Ogłaszając referendum, prezydent Barzani liczył na międzynarodowe poparcie. Zajęcie jednej trzeciej Iraku przez PI w 2014 r., słabość irackiej armii oraz demonstracja siły i skuteczności kurdyjskich Peszmergów działały na korzyść tych kalkulacji. Ostatecznie tylko Izrael poparł referendum, a otwarty sprzeciw wyrazili sąsiedzi i najważniejsi sojusznicy RIK: Turcja, Iran i USA. Dla Turcji, która jest pierwszym partnerem gospodarczym RIK, ogłoszenie niepodległości przez Kurdów oznaczałoby stratę dodatkowego bezpośredniego wpływu politycznego i gospodarczego na władze w Bagdadzie, a zarazem niebezpieczny precedens motywujący Kurdów w Turcji (15–20 mln ludzi). Obawiają się tego też władze Iranu, gdzie mieszka 6–8 mln Kurdów. Polityczni dysydenci z irańskiego Kurdystanu działają dziś w RIK. Referendum kurdyjskie mogłoby zachęcić sunnickie prowincje przy granicy z Syrią do odłączenia się od Iraku, co odcięłoby Iranowi łatwy dostęp do Syrii, Libanu i Morza Śródziemnego. Stany Zjednoczone i Unia Europejska obawiają się, że referendum utrudni walkę z PI, którego jeszcze nie pokonano, zaostrzy wewnątrzirackie podziały i pogłębi destabilizację już pogrążonego w konfliktach regionu. Rosja nie zajęła jasnego stanowiska w sprawie referendum.

Trzy scenariusze i rekomendacje

Jeśli mimo międzynarodowej presji referendum się odbędzie, jego skutki będą zależały od sposobu wykorzystania głosowania przez władze RIK. Dla interesów UE i stabilności regionu najgorszym scenariuszem jest jednostronna deklaracja niepodległości irackiego Kurdystanu na obszarze RIK i terytoriach spornych bez negocjacji z rządem centralnym. Władze w Bagdadzie mogłyby odpowiedzieć interwencją zbrojną, wzrosłoby też ryzyko konfrontacji Haszd dasz-Sza‘abi (parasolowej organizacji zrzeszającej kilkadziesiąt bojówek, głównie szyickich, ale też sunnickich i jazydzkich) z Peszmergami. Turcja i Iran mogłyby nałożyć na RIK sankcje lub interweniować zbrojnie. Osłabłyby działania przeciw PI i wzrosłoby ryzyko dalszej dezintegracji Iraku.

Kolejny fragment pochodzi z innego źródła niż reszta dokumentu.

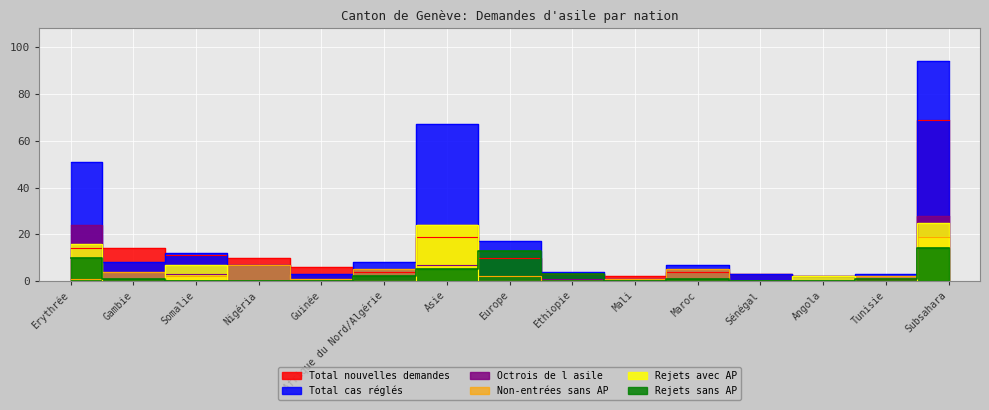

Is this an area chart (filled region under the line)?

No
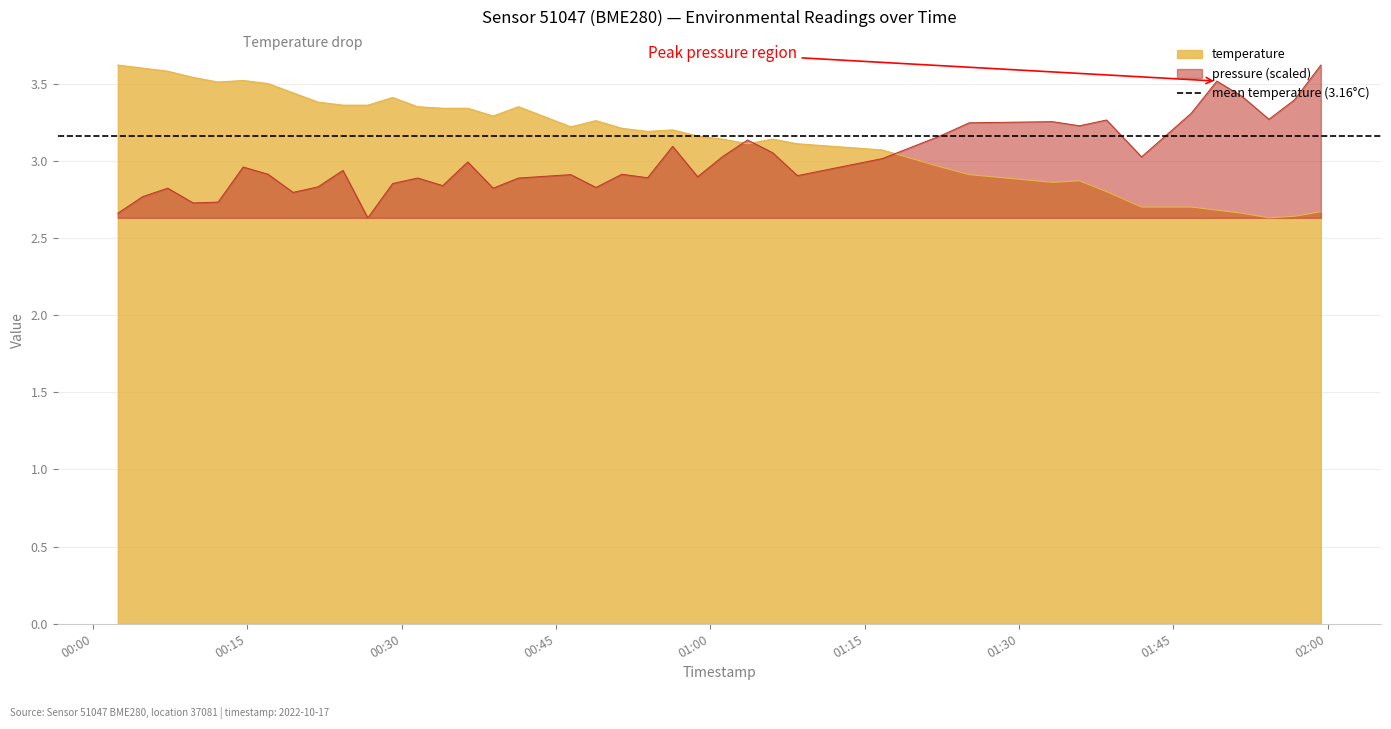

At which label is temperature closest to 3?

2022-10-17T01:22:22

Według pozytywnego, lecz mało prawdopodobnego scenariusza, Barzani nie ogłasza niepodległości, tylko rozpoczyna negocjacje z władzami w Bagdadzie o nowym modelu zależności ustrojowej, np. konfederacji, lecz bez terytoriów spornych. RIK miałby możliwość samodzielnej administracji złożami ropy i minimalizowałby groźbę rozpadu Iraku, uspokajając władze centralne, Turcję, Iran i USA. Jeśli jednak Kurdowie nie odstąpią od roszczeń do terytoriów spornych, propozycja nie może liczyć na poparcie władz centralnych.

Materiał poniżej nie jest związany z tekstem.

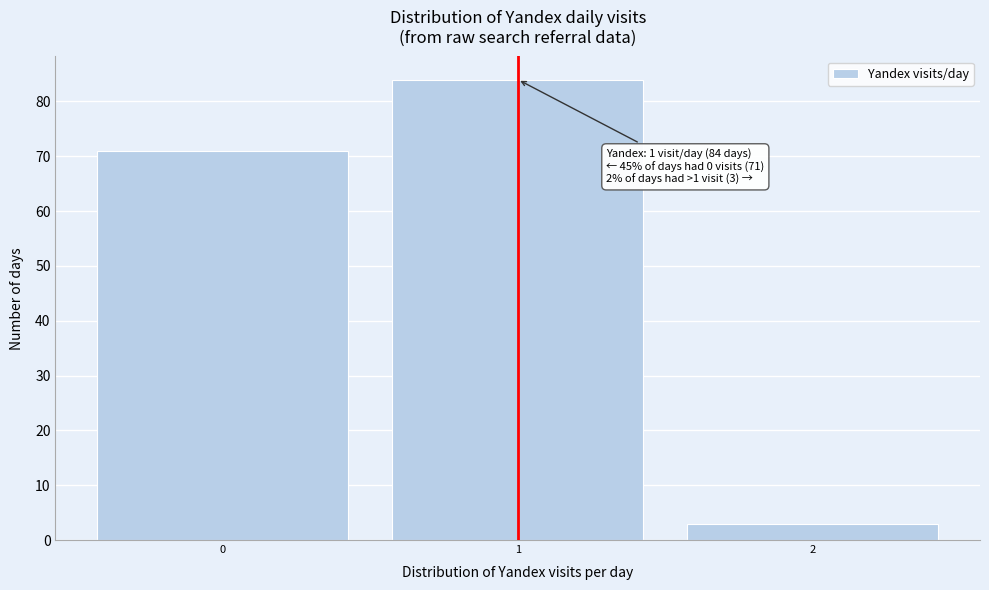

Which range on the x-axis has the tallest bar?

0.5 to 1.5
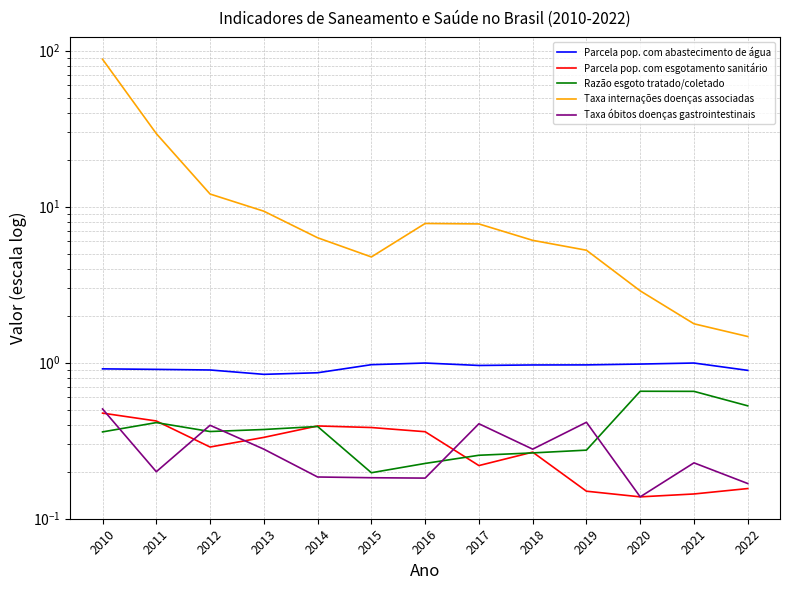

At how many categories does at least one series exceed 83?

1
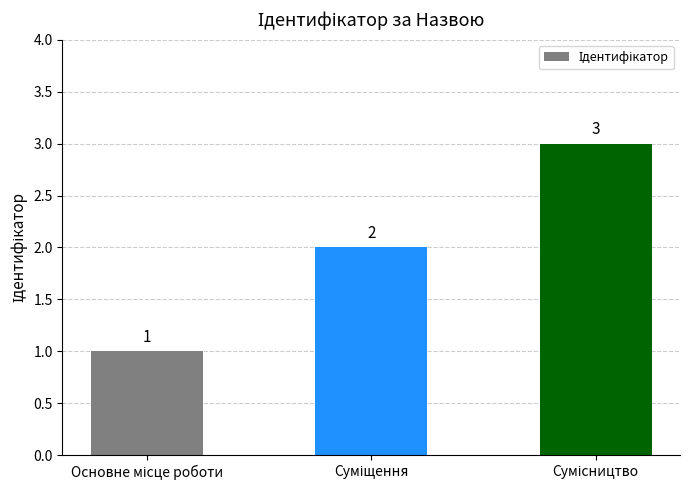

What is the value of the 1st bar from the left?

1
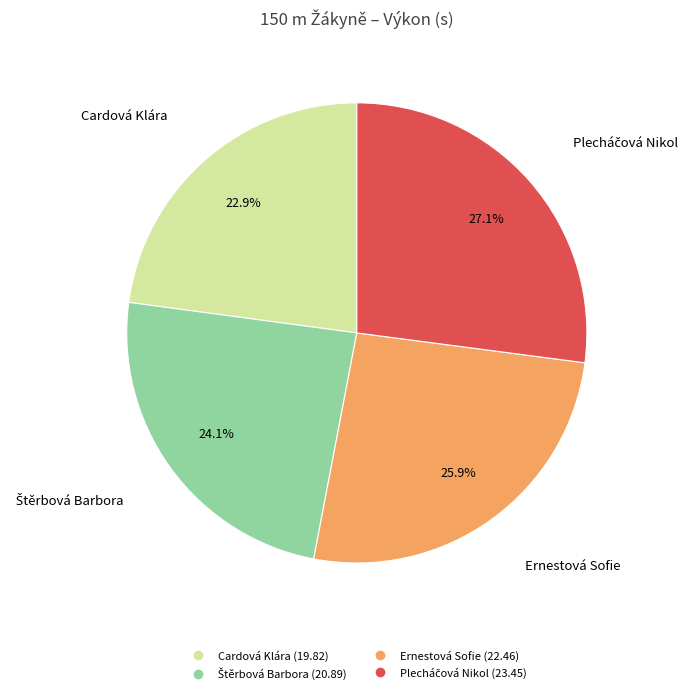

Between Cardová Klára and Ernestová Sofie, which is larger?

Ernestová Sofie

Najbardziej prawdopodobny wydaje się dziś scenariusz pośredni. RIK nie ogłasza niepodległości wskutek referendum, ale traktuje je jako dodatkowy środek nacisku na władze w Bagdadzie, by uzyskać polityczne koncesje we wszystkich kwestiach spornych. Taki scenariusz oznacza de facto kontynuację status quo ante ze zwiększoną możliwością jednostronnej deklaracji niepodległości RIK w przyszłości. W innej wersji tego scenariusza Barzani proponuje władzom centralnym negocjacje ws. całkowitej niepodległości Kurdystanu, ale szanse na ich podjęcie przez rząd iracki są znikome.

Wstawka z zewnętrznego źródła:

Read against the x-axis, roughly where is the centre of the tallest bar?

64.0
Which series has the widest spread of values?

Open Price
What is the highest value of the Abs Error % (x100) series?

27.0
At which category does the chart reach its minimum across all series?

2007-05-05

Jeśli dojdzie do referendum, Unia Europejska, w tym Polska, uznając zasadność niepodległościowych aspiracji Kurdów, powinna przede wszystkim zapobiec jednostronnej deklaracji niepodległości RIK bez negocjacji z władzami centralnymi. Jeśli po referendum ONZ podtrzyma ofertę mediacji między RIK a rządem w Bagdadzie, UE powinna ją konstruktywnie poprzeć, na przykład poprzez pakiety inwestycyjne. Takie działania UE mogłyby zostać pozytywnie przyjęte przez młodych Kurdów, którzy mniej pamiętają krzywdy wyrządzone przez władze Iraku w minionych dekadach, a ich celem jest polepszenie jakości życia.

 



[1] K. Bałon, Projekt nowej konstytucji Iraku (28 sierpnia 2005 r.), „Biuletyn PISM”, nr 62 (307), 1 września 2005 r., www.pism.pl.

[2] Ł. Kulesa, Referendum konstytucyjne w Iraku z 15 października 2005 r. i jego następstwa, „Biuletyn PISM”, nr 74 (319),
19 października 2005 r., www.pism.pl.

[3] P. Sasnal, Scenariusze rozwoju kryzysu w Iraku, „Biuletyn PISM”, nr 81 (1193), 24 czerwca 2014 r., www.pism.pl.